Вот с «другим человеком» у Карреля и не получалось - ткани отторгались. Об иммунитете тогда знали маловато. Сначала Каррель полагал, что это происходит от недостатка мастерства. Со временем он дошел до такого уровня, что делал все опции с ювелирной точностью и в считанные секунды. Грешил на микробов, бесчеловечно истребляя ничтожнейших из бактерий. Иммунологи помочь не могли - считалось, что фагоциты пожирают лишь бактерий, а не чуждые ткани и органы, а на деле оказалось - только подноси! Он увлечённо и азартно работает со знаменитым летчиком, полковником Линдбергом, создавая первое в мире искусственное сердце. Эта работа вполне удалась, была изготовлена «перфузионная помпа», вполне себе работавшая во время трансплантаций. Он упорно работал, сделал много открытий и в 1938 году ушел в отставку, получив звание почетного профессора. К тому времени он давно стал известен в мире, даже АН СССР сделала его своим членом-корреспондентом.
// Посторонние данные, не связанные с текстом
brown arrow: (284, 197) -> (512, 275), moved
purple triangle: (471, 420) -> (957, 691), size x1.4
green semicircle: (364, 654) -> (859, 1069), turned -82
Имея диплом литератора, Каррель славно владел пером и в 1934 году написал нашумевшую книгу «Человек - это неизвестное». Последователи Мальтуса и евгеники сочли автора своим единомышленником, а фашисты — замечательным фашистским учёным. В книге Каррель дошел до призывов прекратить прививки и вообще любую профилактику, поскольку это мешает естественному отбору, рассуждал о биологическом неравенстве, причем как-то соединил его с классовым, заявив, что рабочие и крестьяне - наследственно умственно отсталые типы. Нацисты приняли его книгу «на ура». С интересом следя за успехами Гитлера в конце 30- х годов, он возвращается во Францию, где сотрудничает с коллаборационистским правительством Виши и прочими «квислингами», создав «Институт по изучению проблем человека». Считается, что в этом заведении не было того живодёрства, которым прославился выдающийся мясник Менгеле, но думается, что исследования там были направлены только в одну сторону...
Хотя существует вполне имеющее под собой почву мнение, что Каррель одинаково не любил и фашистов, и коммунистов. Он, скорее всего, считал их некими символическими силами, будучи всецело убежденным сторонником бескомпромиссного выживания в борьбе за существование, ставя его в основу всякого прогресса.
Каррель умер в 1944 году уже после того, как Париж освободился от оккупации. Парижане ещё пихали прикладами под рёбра пленных «бошей», пакуя их в пульмановские вагоны, а на улицах под горестные вопли и истошный визг брили головы легкомысленных уличных и даже домашних девиц, спавших с гитлеровцами. Карреля пока не трогали, но пальцами в «пособника оккупантов» тыкали все вокруг. Алексис Каррель боялся выйти на улицу, ждал ареста. Старенький профессор, работы которого помогли спасти множество больных, умер от сердечного приступа, вызванного гнетущим страхом. К его жизни замечательно подходит его же выражение: «Всякий человек есть история, не похожая ни на какую другую».